What is expected
Repeat word for word the lines in the records from the line containing "でクラウドファンディングに挑戦します！ このプロジェ" through the line containing "月１５日（水）まで毎日営業しております。 １１：３", including both of those lines.

Recorded data

***

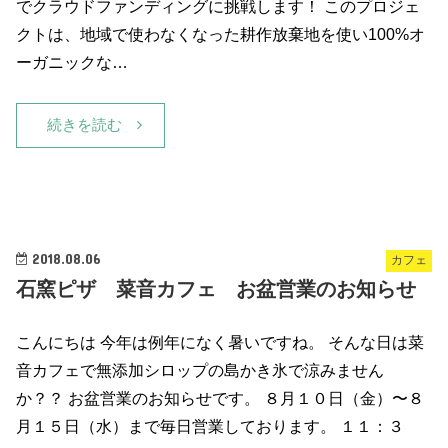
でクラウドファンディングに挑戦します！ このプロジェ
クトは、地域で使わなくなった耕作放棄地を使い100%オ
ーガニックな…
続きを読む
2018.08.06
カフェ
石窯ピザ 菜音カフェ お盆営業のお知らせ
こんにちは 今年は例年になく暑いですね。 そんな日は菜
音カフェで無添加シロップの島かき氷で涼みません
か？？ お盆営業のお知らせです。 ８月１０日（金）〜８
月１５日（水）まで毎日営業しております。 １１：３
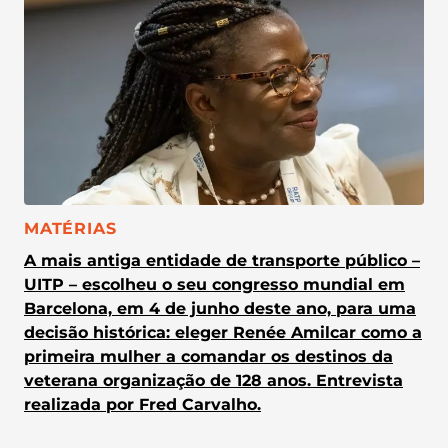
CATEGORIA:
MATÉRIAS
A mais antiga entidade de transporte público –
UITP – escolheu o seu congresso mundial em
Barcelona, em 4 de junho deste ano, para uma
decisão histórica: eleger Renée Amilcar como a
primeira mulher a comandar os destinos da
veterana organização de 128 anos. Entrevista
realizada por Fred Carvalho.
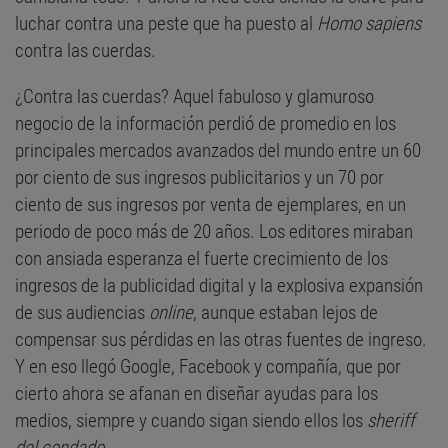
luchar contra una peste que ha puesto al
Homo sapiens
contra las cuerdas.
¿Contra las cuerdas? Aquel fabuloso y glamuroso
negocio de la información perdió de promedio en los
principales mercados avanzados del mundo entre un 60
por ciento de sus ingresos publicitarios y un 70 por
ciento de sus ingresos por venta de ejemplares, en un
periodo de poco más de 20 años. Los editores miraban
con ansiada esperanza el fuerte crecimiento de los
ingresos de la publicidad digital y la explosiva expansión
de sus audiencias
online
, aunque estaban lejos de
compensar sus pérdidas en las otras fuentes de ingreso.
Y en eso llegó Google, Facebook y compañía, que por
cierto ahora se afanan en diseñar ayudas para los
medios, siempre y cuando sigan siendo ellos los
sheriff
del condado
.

***

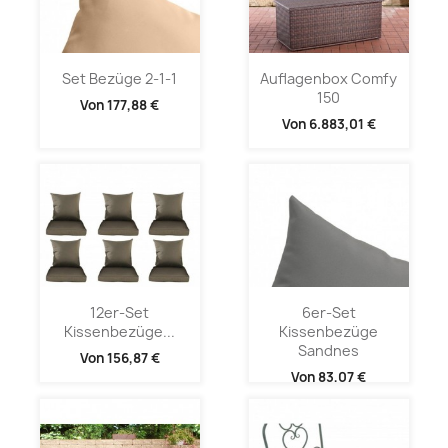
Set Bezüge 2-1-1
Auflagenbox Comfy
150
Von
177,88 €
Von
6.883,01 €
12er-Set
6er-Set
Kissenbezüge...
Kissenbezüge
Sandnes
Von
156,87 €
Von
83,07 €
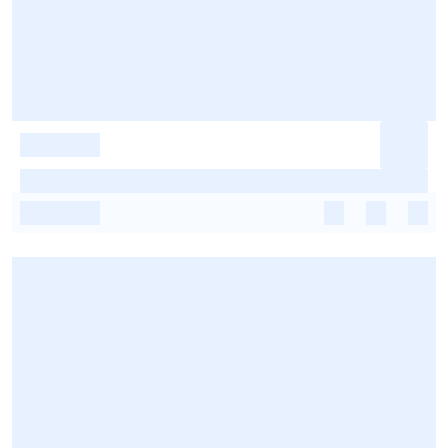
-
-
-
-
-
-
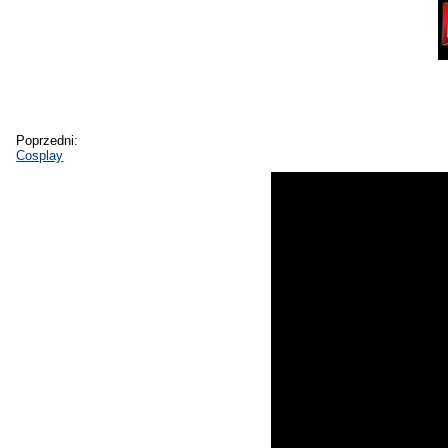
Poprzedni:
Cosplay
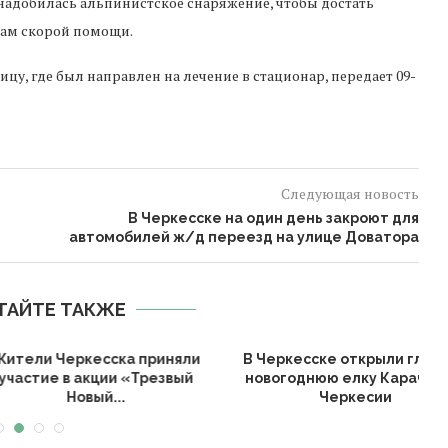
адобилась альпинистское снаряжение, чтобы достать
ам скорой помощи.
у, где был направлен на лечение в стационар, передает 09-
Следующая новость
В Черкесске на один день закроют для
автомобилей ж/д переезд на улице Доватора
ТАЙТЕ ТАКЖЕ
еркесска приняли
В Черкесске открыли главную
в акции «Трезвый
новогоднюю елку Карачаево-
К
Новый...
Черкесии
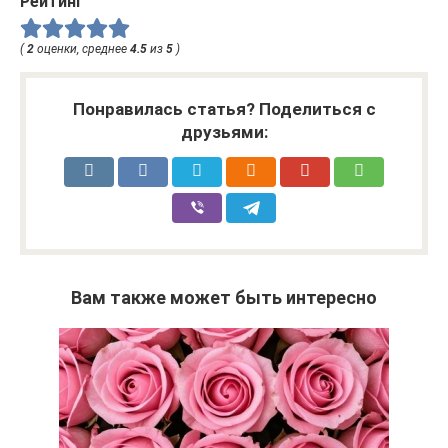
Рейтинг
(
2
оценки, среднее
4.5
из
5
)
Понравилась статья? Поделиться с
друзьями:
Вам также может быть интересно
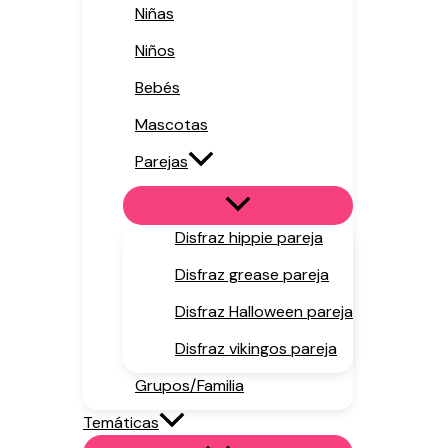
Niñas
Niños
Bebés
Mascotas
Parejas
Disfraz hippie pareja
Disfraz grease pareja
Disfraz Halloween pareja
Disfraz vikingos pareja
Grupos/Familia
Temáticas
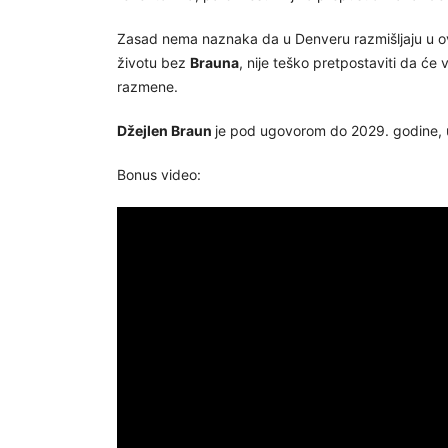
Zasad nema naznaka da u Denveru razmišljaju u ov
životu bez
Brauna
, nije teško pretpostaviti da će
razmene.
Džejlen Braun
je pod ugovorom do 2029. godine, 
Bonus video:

***

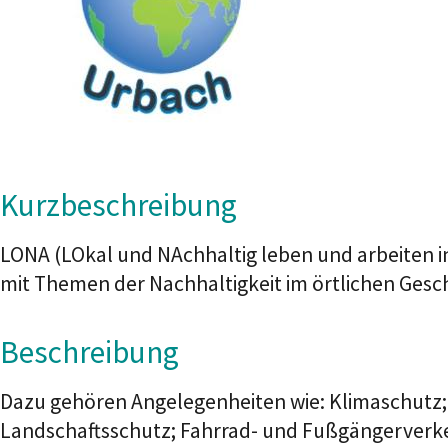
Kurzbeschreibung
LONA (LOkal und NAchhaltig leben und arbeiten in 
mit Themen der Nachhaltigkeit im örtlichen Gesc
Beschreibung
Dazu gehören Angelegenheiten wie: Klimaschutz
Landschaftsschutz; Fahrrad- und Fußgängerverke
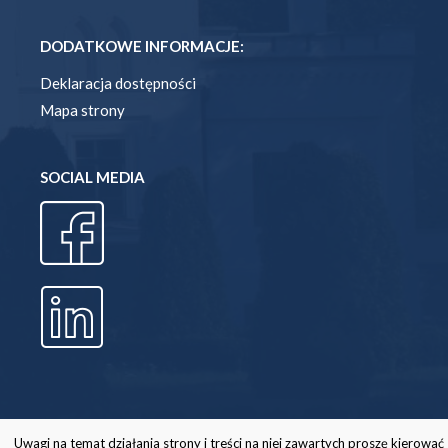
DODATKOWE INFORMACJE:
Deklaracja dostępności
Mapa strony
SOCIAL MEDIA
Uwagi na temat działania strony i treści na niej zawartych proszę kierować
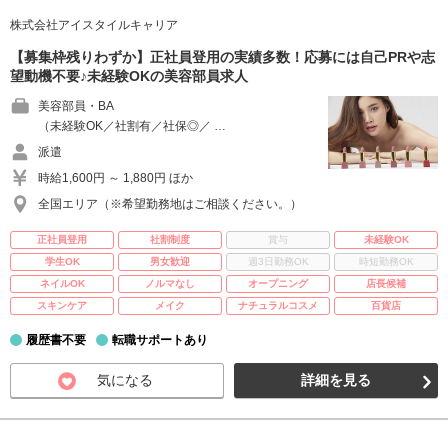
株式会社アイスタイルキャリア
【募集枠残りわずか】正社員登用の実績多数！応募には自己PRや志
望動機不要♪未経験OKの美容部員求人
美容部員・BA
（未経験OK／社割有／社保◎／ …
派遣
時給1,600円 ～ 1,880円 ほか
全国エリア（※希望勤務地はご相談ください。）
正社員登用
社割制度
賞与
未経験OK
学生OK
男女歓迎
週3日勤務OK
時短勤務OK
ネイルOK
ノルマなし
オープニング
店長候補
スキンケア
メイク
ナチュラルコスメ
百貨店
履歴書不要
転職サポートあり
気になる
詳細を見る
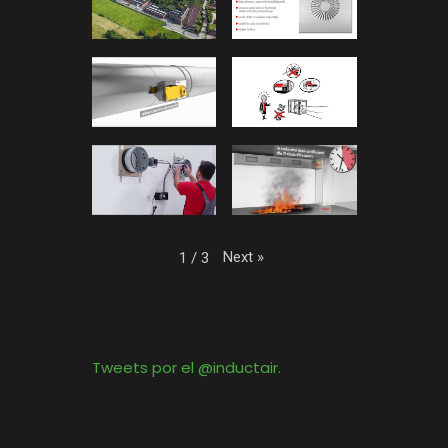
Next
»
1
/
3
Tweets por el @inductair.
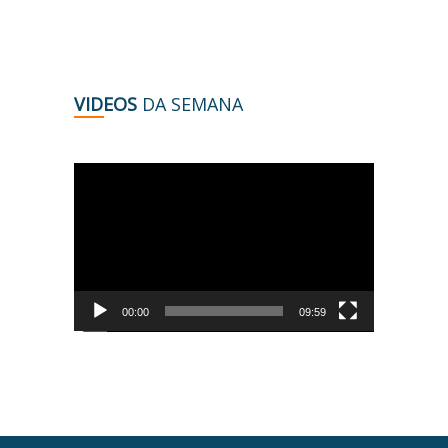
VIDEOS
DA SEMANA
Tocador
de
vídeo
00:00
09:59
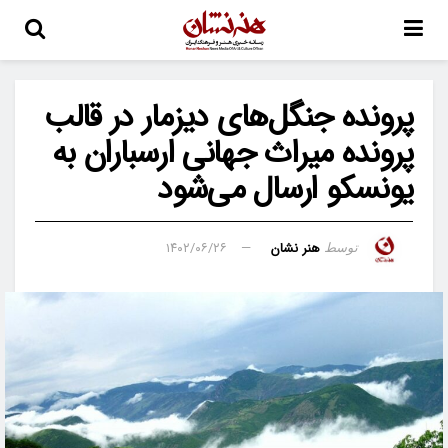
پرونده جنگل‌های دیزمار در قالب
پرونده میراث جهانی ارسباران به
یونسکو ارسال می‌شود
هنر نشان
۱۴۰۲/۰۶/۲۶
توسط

***

Finished task
でクラウドファンディングに挑戦します！ このプロジェ
クトは、地域で使わなくなった耕作放棄地を使い100%オ
ーガニックな…
続きを読む
2018.08.06
カフェ
石窯ピザ 菜音カフェ お盆営業のお知らせ
こんにちは 今年は例年になく暑いですね。 そんな日は菜
音カフェで無添加シロップの島かき氷で涼みません
か？？ お盆営業のお知らせです。 ８月１０日（金）〜８
月１５日（水）まで毎日営業しております。 １１：３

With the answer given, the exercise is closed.